▸ **Exercise prompt**:
In the listing below, please print the line that contains "focal_35mm: 105" and every line that follows it, exactly.
════════
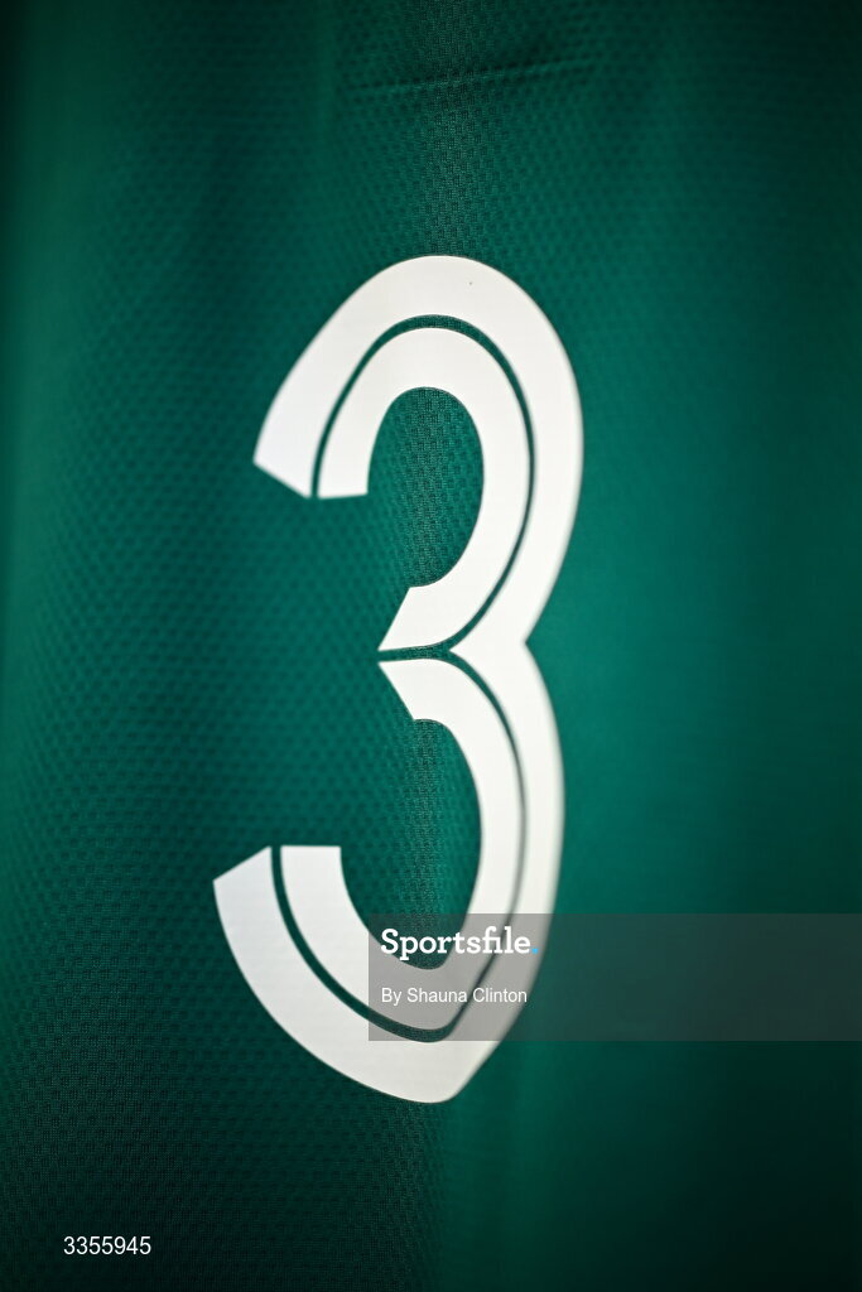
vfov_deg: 19.5
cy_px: 646
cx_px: 431
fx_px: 3770
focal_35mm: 105
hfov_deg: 13.0
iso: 500
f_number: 1.4
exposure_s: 1/400
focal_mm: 105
════════
▸ **Exercise answer**:
focal_35mm: 105
hfov_deg: 13.0
iso: 500
f_number: 1.4
exposure_s: 1/400
focal_mm: 105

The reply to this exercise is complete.